**Try it**
Your task is to return, word for word, only the lines from the line with "[46,617,188,633] Unprocessed Items" through the close of the data. Exclude all pictures.

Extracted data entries
>>>

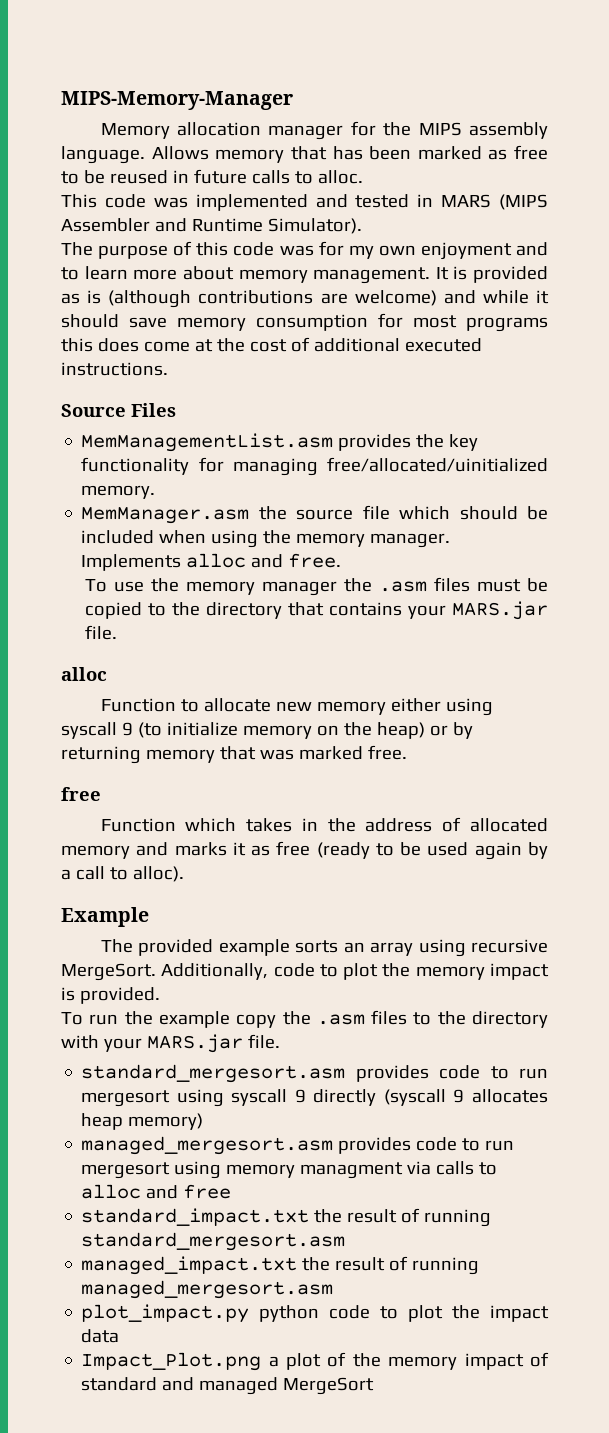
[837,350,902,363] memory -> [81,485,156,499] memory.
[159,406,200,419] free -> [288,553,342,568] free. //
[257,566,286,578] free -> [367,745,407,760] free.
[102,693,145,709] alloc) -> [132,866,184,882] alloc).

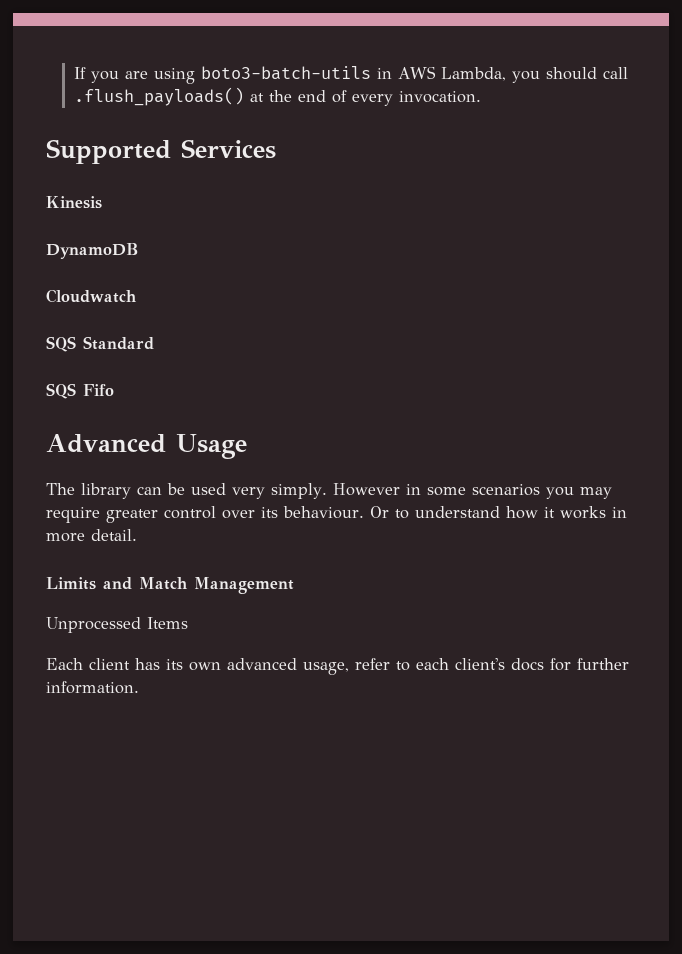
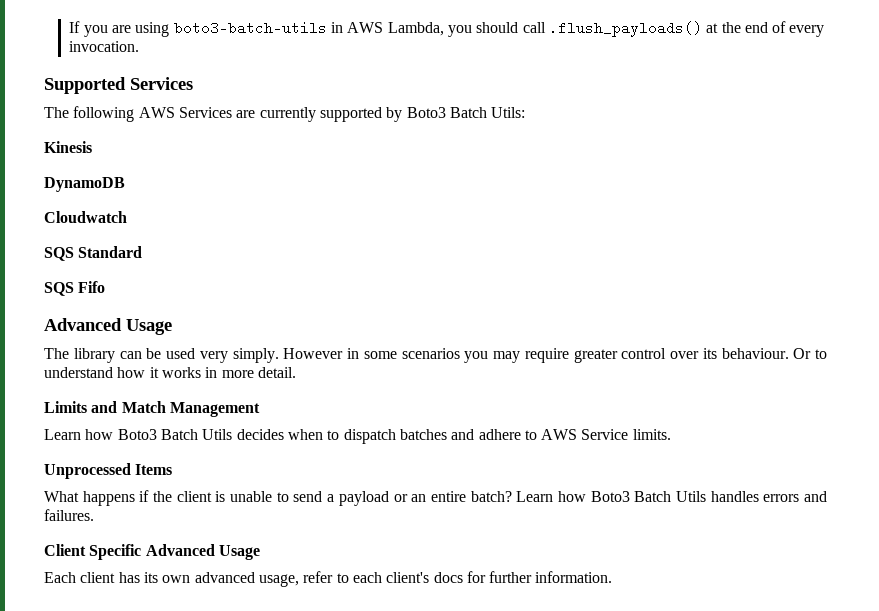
(276, 149) none -> [44,106,526,122] // The following AWS Services are currently supported by Boto3 Batch Utils:
[46,617,188,633] Unprocessed Items -> [44,429,671,444] [44,463,173,479] [44,490,827,506] [44,509,94,521] [44,544,260,560] Learn how Boto3 Batch Utils decides when to dispatch batches and adhere to AWS Service limits. // Unprocessed Items // What happens if the client is unable to send a payload or an entire batch? Learn how Boto3 Batch Utils handles errors and failures. // Client Specific Advanced Usage

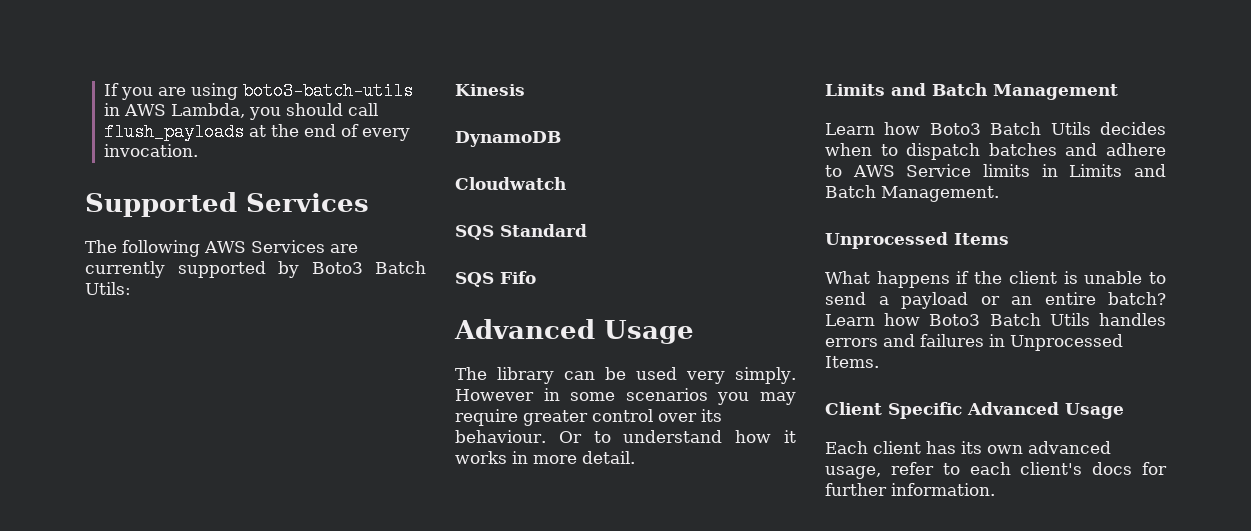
[548,21,702,37] .flush_payloads() -> [103,123,244,141] flush_payloads
[121,401,166,413] Match -> [932,83,987,96] Batch
[632,429,671,440] limits. -> [983,164,1166,177] [825,185,999,202] limits in Limits and Batch Management.
[44,509,94,521] failures. -> [920,334,1123,351] [825,356,879,368] failures in Unprocessed Items.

<<<

**Exercise result**
[46,617,188,633] Unprocessed Items -> [44,429,671,444] [44,463,173,479] [44,490,827,506] [44,509,94,521] [44,544,260,560] Learn how Boto3 Batch Utils decides when to dispatch batches and adhere to AWS Service limits. // Unprocessed Items // What happens if the client is unable to send a payload or an entire batch? Learn how Boto3 Batch Utils handles errors and failures. // Client Specific Advanced Usage

[548,21,702,37] .flush_payloads() -> [103,123,244,141] flush_payloads
[121,401,166,413] Match -> [932,83,987,96] Batch
[632,429,671,440] limits. -> [983,164,1166,177] [825,185,999,202] limits in Limits and Batch Management.
[44,509,94,521] failures. -> [920,334,1123,351] [825,356,879,368] failures in Unprocessed Items.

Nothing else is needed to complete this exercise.